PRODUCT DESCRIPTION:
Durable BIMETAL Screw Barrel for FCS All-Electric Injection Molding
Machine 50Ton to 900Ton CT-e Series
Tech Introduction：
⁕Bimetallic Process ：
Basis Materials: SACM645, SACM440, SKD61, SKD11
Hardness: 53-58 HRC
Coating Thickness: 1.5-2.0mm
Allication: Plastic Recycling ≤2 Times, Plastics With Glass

Job item
Reproduce the material above line for line, changing no character.

Finished task
PRODUCT DESCRIPTION:
Durable BIMETAL Screw Barrel for FCS All-Electric Injection Molding
Machine 50Ton to 900Ton CT-e Series
Tech Introduction：
⁕Bimetallic Process ：
Basis Materials: SACM645, SACM440, SKD61, SKD11
Hardness: 53-58 HRC
Coating Thickness: 1.5-2.0mm
Allication: Plastic Recycling ≤2 Times, Plastics With Glass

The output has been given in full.